L’image du coton est une des méthodes destinées à vous aider à décontracter les muscles des membres inférieurs. Elle consiste à imaginer que l'on est sur un coussin en coton souple et épais. Toutes les 3 à 5 minutes, on balance légèrement le corps de droite à gauche et on saisit tout doucement la terre quelques fois avec les orteils. À travers ce changement du centre de gravité, on peut sentir les sensations différentes des muscles des membres inférieurs, leur état de contraction/décontraction ainsi que leur influence sur les muscles du ventre. On peut aussi balancer le corps de l'extérieur du pied droit vers l'extérieur du pied gauche. Ou encore passer de l'avant du pied, juste derrière les orteils, vers le talon.

Tenir un ballon

Tenir un ballon dans ses bras est une méthode d'entraînement sur la partie située à l'extrémité du nerf des membres supérieurs. Il permet de développer la rapidité de réaction et la sensibilité. On commence par imaginer que l'on tient un ballon léger avec une force telle que si on ne le retient pas, il nous échappe, et si au contraire on le sert trop fortement, il explose. Ensuite, on imagine que l'on tient un grand ballon (ou une boule) de plus en plus lourd afin d'augmenter l'intensité du mouvement. Vous imaginez le fait que ce ballon devienne de plus en plus lourd, en le remplissant d'eau, de sable ou de plomb.

Etre dans l'eau

Etre ou avancer dans l'eau développe la sensibilité sur la partie extrême du nerf des membres inférieurs et permet d’augmenter la rapidité de réaction. On imagine que l'on est debout dans une eau tiède qui s'écoule tout doucement devant soi et sur le coup de pied (le dessus du pied). Puis on commence à marcher, en prêtant bien attention à la sensation de résistance de l'eau. La hauteur de l'eau pour l'imagination est en relation avec la condition physique des pratiquants. Elle peut monter jusqu'à la poitrine. Ensuite, on peut imaginer la même situation mais dans la boue pour augmenter l'intensité du mouvement. Il est évident que l'on peut utiliser d'autres images mais le concept reste le même.
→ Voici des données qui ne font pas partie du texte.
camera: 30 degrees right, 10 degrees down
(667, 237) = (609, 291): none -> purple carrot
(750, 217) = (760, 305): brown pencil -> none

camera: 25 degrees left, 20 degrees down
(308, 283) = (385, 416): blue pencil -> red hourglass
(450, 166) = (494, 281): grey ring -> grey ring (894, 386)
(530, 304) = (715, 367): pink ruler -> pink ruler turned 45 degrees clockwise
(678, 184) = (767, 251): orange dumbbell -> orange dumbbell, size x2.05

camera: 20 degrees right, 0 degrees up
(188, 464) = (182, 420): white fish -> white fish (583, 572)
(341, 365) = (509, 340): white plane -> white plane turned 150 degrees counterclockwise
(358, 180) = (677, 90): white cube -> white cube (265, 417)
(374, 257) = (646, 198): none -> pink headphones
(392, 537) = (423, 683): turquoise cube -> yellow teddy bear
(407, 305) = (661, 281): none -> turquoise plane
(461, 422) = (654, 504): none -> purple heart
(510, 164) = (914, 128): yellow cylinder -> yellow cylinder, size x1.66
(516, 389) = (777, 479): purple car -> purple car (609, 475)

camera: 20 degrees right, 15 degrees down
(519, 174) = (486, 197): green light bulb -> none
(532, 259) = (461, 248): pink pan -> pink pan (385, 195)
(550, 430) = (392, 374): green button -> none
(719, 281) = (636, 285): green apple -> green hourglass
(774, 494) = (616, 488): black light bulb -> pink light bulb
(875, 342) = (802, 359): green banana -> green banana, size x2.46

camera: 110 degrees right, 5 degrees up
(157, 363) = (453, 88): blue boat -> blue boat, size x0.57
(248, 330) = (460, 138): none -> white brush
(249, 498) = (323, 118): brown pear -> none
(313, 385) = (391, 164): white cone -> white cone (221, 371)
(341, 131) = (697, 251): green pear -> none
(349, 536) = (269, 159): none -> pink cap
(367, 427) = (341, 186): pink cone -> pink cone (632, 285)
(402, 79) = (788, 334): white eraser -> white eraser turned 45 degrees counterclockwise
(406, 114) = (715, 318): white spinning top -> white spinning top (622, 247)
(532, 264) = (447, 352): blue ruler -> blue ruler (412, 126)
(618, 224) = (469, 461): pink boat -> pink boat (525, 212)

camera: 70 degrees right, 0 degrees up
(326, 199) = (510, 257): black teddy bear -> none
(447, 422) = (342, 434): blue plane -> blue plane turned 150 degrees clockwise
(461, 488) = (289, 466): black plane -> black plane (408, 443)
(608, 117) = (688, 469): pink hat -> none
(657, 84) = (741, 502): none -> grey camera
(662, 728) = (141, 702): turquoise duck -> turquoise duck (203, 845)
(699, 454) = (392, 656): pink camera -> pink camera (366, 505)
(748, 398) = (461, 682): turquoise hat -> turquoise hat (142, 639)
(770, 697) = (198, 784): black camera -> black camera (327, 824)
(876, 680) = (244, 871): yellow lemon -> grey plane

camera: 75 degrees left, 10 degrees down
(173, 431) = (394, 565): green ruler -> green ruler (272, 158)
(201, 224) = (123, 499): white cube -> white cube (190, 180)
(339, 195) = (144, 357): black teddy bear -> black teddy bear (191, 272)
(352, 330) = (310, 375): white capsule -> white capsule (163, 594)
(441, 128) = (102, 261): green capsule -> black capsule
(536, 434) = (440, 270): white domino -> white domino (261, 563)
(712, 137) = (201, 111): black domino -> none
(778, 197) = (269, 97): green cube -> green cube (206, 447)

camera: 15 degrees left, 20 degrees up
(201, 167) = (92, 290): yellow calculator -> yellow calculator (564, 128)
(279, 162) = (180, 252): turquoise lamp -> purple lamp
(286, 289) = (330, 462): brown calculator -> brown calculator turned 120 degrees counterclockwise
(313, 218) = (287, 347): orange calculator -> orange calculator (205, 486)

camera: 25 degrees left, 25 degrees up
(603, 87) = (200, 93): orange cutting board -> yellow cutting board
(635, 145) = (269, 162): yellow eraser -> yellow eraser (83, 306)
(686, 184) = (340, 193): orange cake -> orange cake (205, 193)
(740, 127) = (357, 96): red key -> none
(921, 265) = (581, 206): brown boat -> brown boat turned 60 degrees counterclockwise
L'image des élastiques et des ressorts

Toujours pour dompter le mouvement, on peut imaginer des élastiques attachés aux bras et aux jambes et reliés à différentes parties de la pièce dans laquelle nous nous entraînons. Chaque élastique retient et tire sur les bras et nous devons résister. De même, on peut lier différentes parties du corps ensemble. L'action de lier est considérée comme une méthode d'entraînement spirituel. Elle est basée sur la mise en relation des muscles les uns avec les autres.

Pareillement, entre les paumes et le torse ou entre les deux genoux, on peut imaginer des ressorts puissants qui tenteraient de séparer et d’étirer les distances que nous avons fixées. Plus les images se rapprochent de la réalité, plus le travail qui en découle est efficace.

Toutes ces méthodes sont assez simples mais demandent d'être testées pour voir celles qui correspondent le mieux aux besoins de chacun.